= Arkady Pogodin =

Soviet singer

Arkady Solomonovich Pogodin (Арка́дий Соломо́нович Пого́дин, born Piliver, Пиливер; 1901, Odessa, Russian Empire — 1975, Moscow, USSR) was a Soviet singer who worked in variety theater and operetta. At 16 years of age, Pogodin started appearing on theater stage in small roles. In 1922 he moved to Moscow, where he started working in small variety theaters performing funny songs. In 1924 he was already appearing on the stage of the prestigious Hermitage Theater. In 1938 Pogodin was invited to sing the lead role of Albert in an operetta titled Delicate Diplomacy ("Тонкая дипломатия" by Johann Strauss) at the Moscow Theater of Miniatures; he performed at the theater in the 1938–1939 season.
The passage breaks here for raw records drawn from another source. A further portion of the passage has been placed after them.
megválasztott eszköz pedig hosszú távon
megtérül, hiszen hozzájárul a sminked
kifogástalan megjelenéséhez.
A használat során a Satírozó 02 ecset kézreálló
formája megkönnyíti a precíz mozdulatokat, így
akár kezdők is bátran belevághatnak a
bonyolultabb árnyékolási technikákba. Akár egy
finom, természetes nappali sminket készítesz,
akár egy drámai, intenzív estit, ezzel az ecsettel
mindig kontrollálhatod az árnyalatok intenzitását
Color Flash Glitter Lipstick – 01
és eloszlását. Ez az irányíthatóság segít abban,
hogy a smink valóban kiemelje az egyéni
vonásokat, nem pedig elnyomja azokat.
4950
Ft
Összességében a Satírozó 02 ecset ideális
Then he accidentally met theater director A. Arnold who invited him to sing the lead role in the operetta Chocolate Soldier (based on a work by Bernard Shaw, with music by the Pokrass brothers) that was set to open the 1939 summer season in the CDKA park. The operetta, which played in the park for a month, featured many famous artists including the Alexander Tsfasman Jazz Orchestra, Maria Mironova, etc. After that Tsfasman invited Pogodin to perform with his orchestra in the Khudozestvenny movie theater and on Saturdays and Sundays after midnight on the radio. Pogodin also recorded a number of gramophone records. And here composer and friend Konstantin Listov offered Pogodin to become the first artist to sing a new song he wrote. The song, titled "V Parke Chair" ("В парке Чаир"), instantly made "widely known in narrow circles" Pogodin a popular and trendy singer. In December 1939, he decided to take part in the first All-Russian Variety Artists Contest and became a Laureat along with such singers as Klavdiya Shulzhenko, Keto Dzhaparidze, etc. Since then he toured a lot and continued to sing on the radio. His gramophone records were very popular. Among his songs that were played everywhere were: "V Parke Chair", "Vozvrata Net" ("Возврата нет"), "Ya Zhdu Pisma" ("Я жду письма"), "Oglyanis" ("Оглянись"). Football matches at the time would usually open with his song "Schastlivy Dozhdik" ("Счастливый дождик").

== Family ==
Arcady Pogodin was the third husband of actress Olga Aroseva. They married when he was almost 70 and she 24 years younger and stayed together until his death in 1975.